--- begin Excerpt ---

Hi Guix,

Maxim Cournoyer <maxim.courno...@gmail.com> writes:

> Maybe a GCD proposing modernizing what we put in our git commit
> messages could be devised; there are lots of good guidelines out
> there, such as those used by the Linux kernel and Git projects.

I emphatically support this. I have wanted to bring it up here but I’m
currently a pretty infrequent contributor (at least partially due to
this topic) and didn’t feel it was my place to introduce discussions
like this, so I left it on my backlog for now. Maybe it’s expanding the
scope of the thread here, but it certainly fits the subject line if not
the original proposal for docs improvements 😅. So I’ll dump my thoughts
here. I don’t know if this warrants the ceremony of a GCD (I kind of
think it shouldn’t) but would be happy to contribute to one if folks
think so.

As a project we have already demonstrated a desire to improve the
learning curve for new contributors with the Codeberg migration. But
there is lower hanging fruit to pick in the “first-time contributor
experience” (FTCX?). The GNU ChangeLog format in particular feels really
dated coming from other projects, even email-based ones like Linux and
Git. IMO the Linux guidelines at
<https://www.kernel.org/doc/html/latest/process/submitting-patches.html>
are quite good, but pretty much anything would be an improvement.

Here’s a recent commit I made to the fzf package with a decent commit
message. Sharlatan appreciated it, anyway
(<https://codeberg.org/guix/guix/pulls/757#issuecomment-5529149>):
<https://codeberg.org/guix/guix/commit/09f191efbed13bbe833a1b3eccd92c58e8c0c65d>

In the message I establish the context for why the change is necessary
and briefly describe how the change addresses the issue (search for
‘install it’). The GNU ChangeLog portion is just a restatement of the
subject to fit the format but doesn’t actually add any information.

As Efraim mentions elsewhere in the thread, reasons for changes often
belong in code comments. But this is not always the case. Comments are
necessary when the code is not intuitive and other contributors are
liable to break the code again when reading it. But this fzf fix is a
good example of the other case, where the new code is equally intuitive,
so the rationale is only necessary for folks digging through git blame.
It’s unlikely someone is going to revert to the old filenames, so we
don’t have to weigh down the package with a long comment about the
intricacies of Bash completion.

To find some examples where I think the GNU ChangeLog format actively
harms commit message information density (which is pretty much the most
important thing about commit messages and is why the imperative mood
convention exists), I ran `git log --grep [Ll]ikewise'. I hope it goes
without saying, but I don’t mean to criticize the writing styles of any
of these commits. They were chosen rather haphazardly (it’s not hard to
find examples). The problems I am discussing are caused entirely by the
format imposing itself upon commit authors.

--- end Excerpt ---
--- begin Extracted records ---

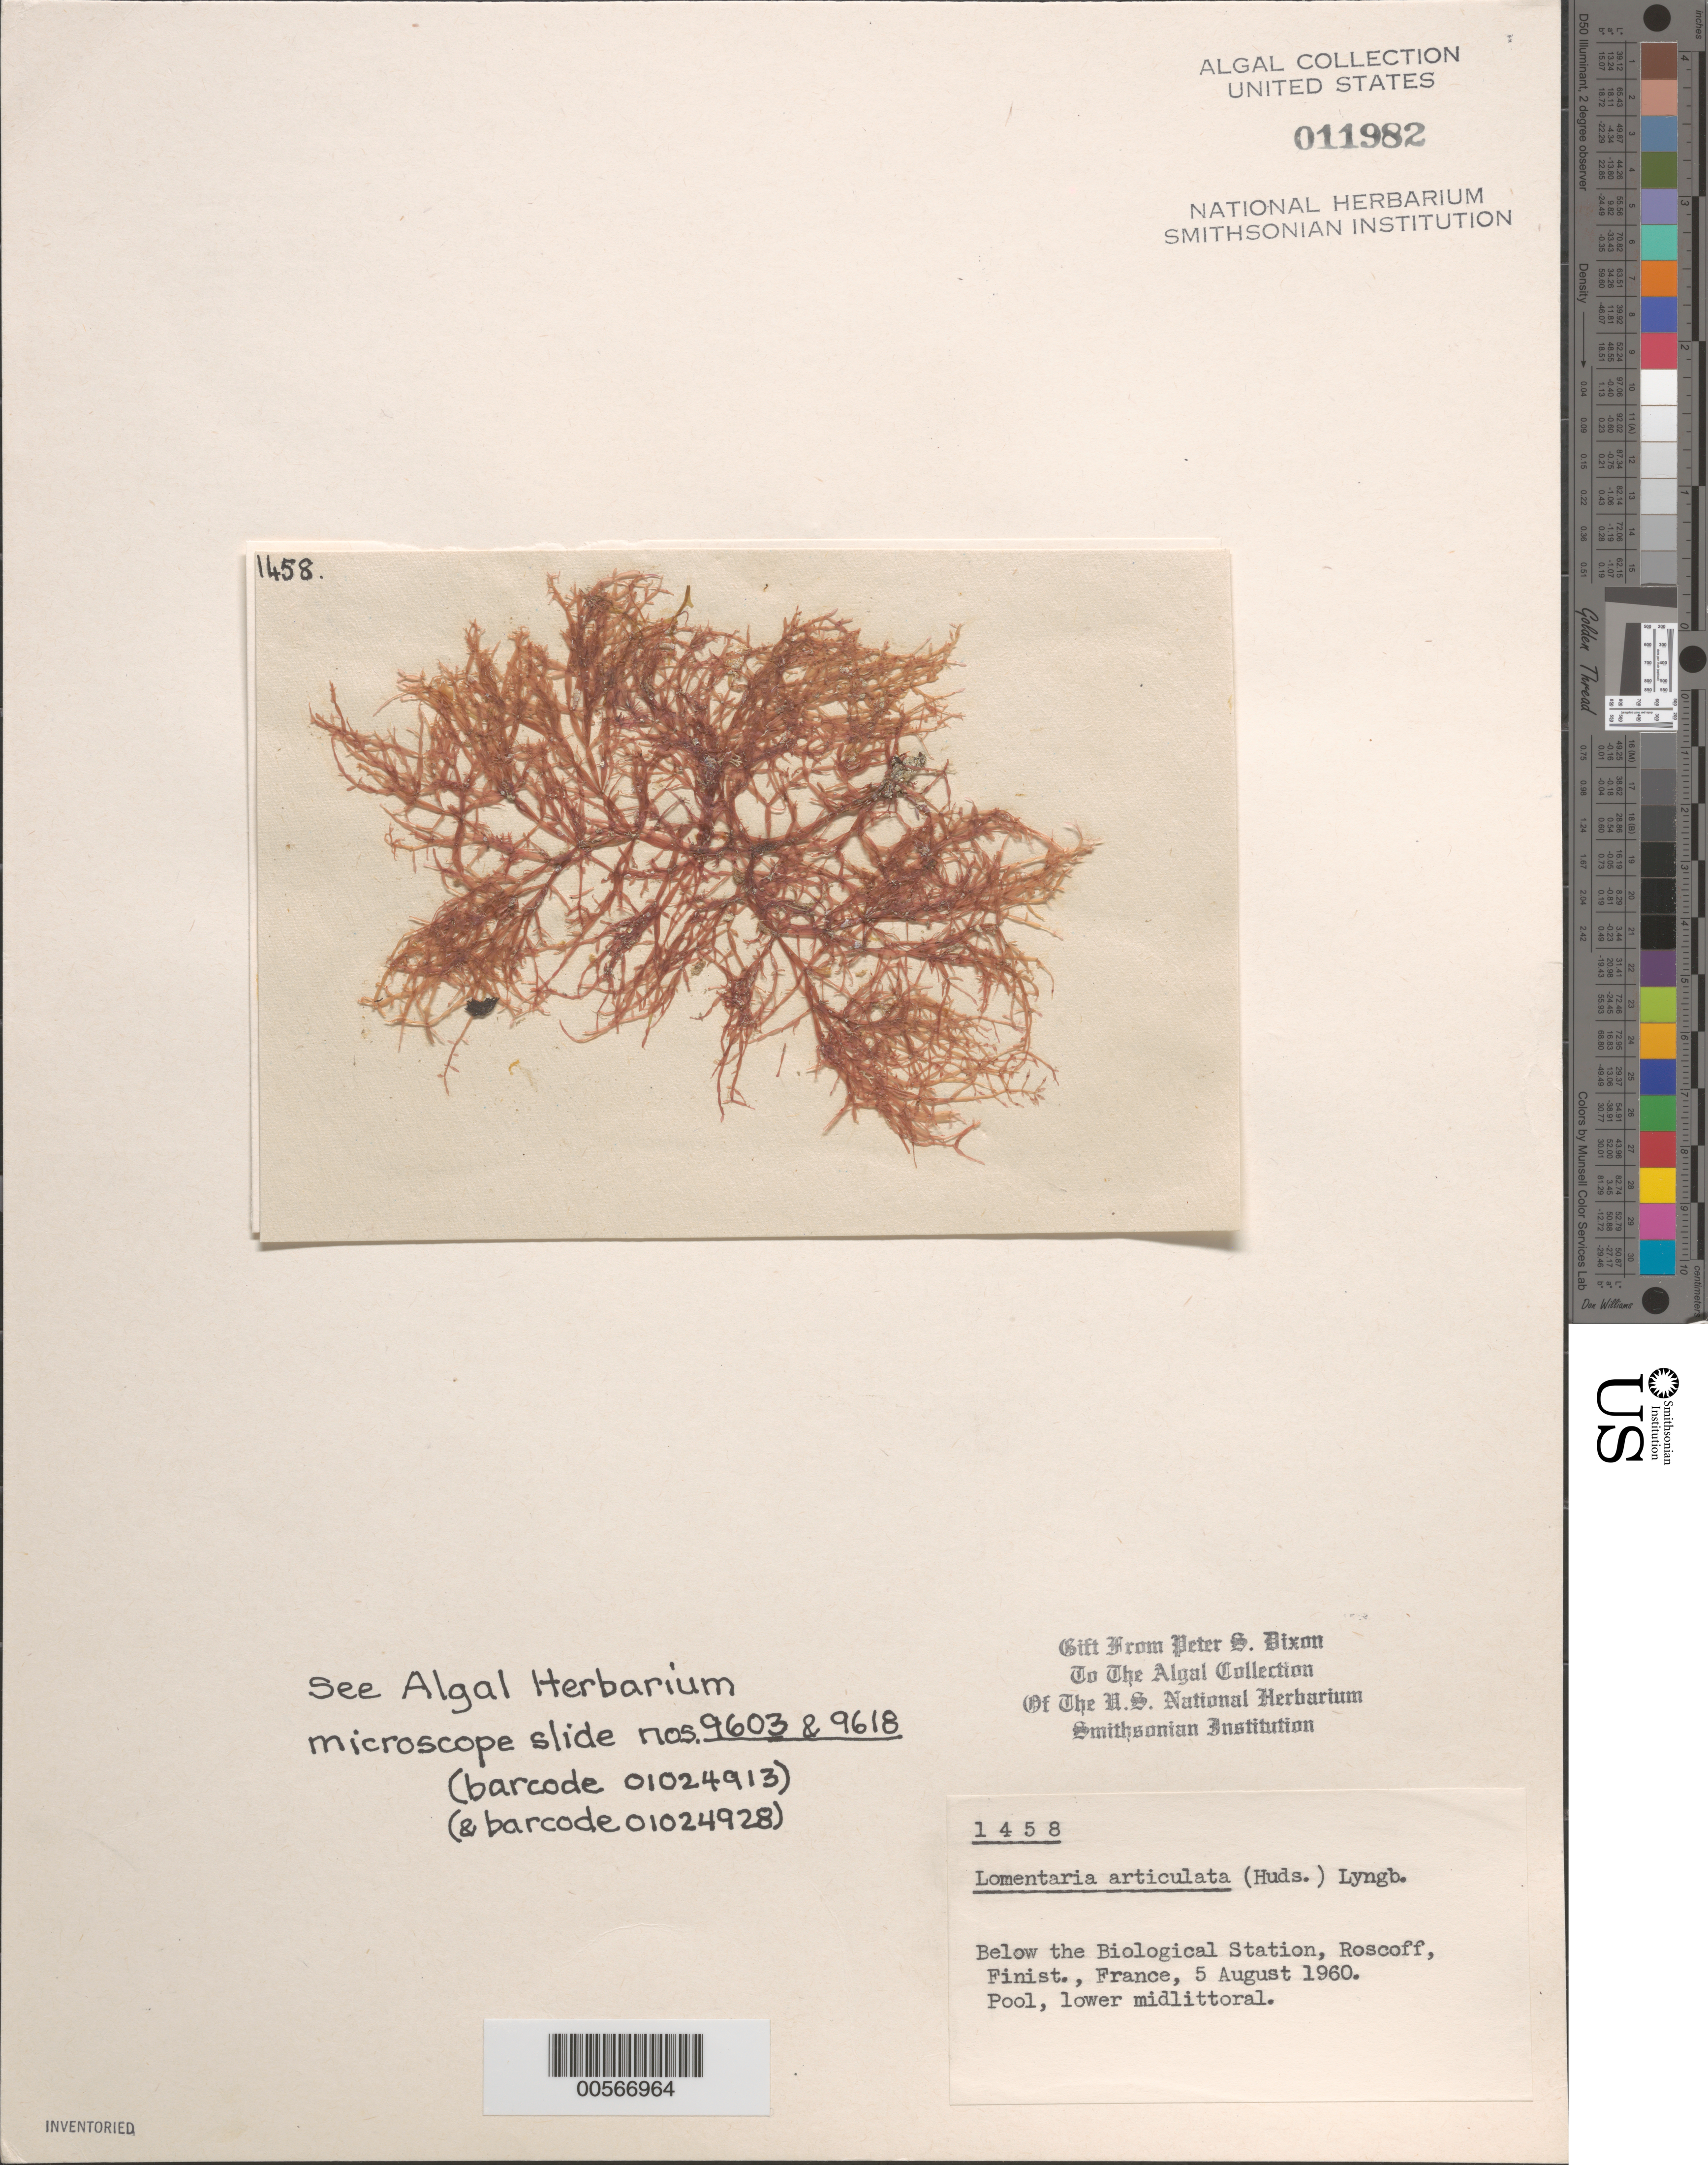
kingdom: Plantae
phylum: Rhodophyta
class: Florideophyceae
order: Rhodymeniales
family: Lomentariaceae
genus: Lomentaria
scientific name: Lomentaria articulata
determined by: Dixon, P. S.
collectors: P. S. Dixon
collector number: PSD 1458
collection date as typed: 05 Aug 1960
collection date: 1960-08-05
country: France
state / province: Bretagne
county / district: Finistère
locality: Roscoff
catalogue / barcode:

--- end Extracted records ---

● **Set problem**
Carry the mailing-list post about Guix commit message conventions forward from its final sentence.

● **Response to this exercise**
<https://codeberg.org/guix/guix/commit/8d419976b21d61a1b3c6d919c593cacdf16a37aa>
is a pretty typical example. Anything in a commit message saying “New
variable” or “New file”, or worse, “likewise”, is unnecessary. Git
associates the commit message with the diff, so manually duplicating
filenames in the commit message is noise. It’s already available in
structured form and searchable via log filtering options. It gets worse
with treewide changes like
<https://codeberg.org/guix/guix/commit/b0e7b6992f3f845e83cfbca4d700b51dba50b4d5>.
Doesn’t it feel a bit silly to scroll through this giant list of files
and then see the exact same list (assuming no mistakes were made!) in
the UI?

<https://codeberg.org/guix/guix/commit/ce10e2b3e93476a89cf85838fa21bb8b54268b1f>
is an example where there are more specific per-file messages, but it
still doesn’t clear the bar for information density. Phrases like “use x
instead of y” or “add comment on why x is used” restate the diff
contents, which is unnecessary when the diff comes with the message
anyway, whether in a patch or in a UI like git-show, Magit, or Codeberg.

To be fair, it’s clear why the GNU ChangeLog format is the way that it
is. It arose before Git, and even before any sort of dedicated version
control software was mainstream or taken for granted as it is now. GNU
developers were writing changes directly in ChangeLog files because
there was no out-of-band channel for associating them with particular
changes. But there is now, so we should take full advantage of it.

If you take a look at the
<https://www.gnu.org/prep/standards/html_node/Change-Logs.html> Info node,
the rationale behind continuing to use them in the age of Git is to
support generating ChangeLog files for release tarballs. IMO in 2025
it’s reasonable to expect users who want ChangeLog-tier granularity to
simply use Git. Generated ChangeLog files for Guix would be extremely
difficult to use compared to git blame where the messages are actually
connected to their code changes by commits.

Also, I took a look at the Guix 1.4.0 tarball, and the ChangeLog file
says:

> Normally a ChangeLog is generated at “make dist” time and available in
> source tarballs.

So I think we aren’t really doing this anyway? Regardless, we have NEWS
and channel news for user-facing changes. Generated ChangeLogs would be
completely overwhelming for users.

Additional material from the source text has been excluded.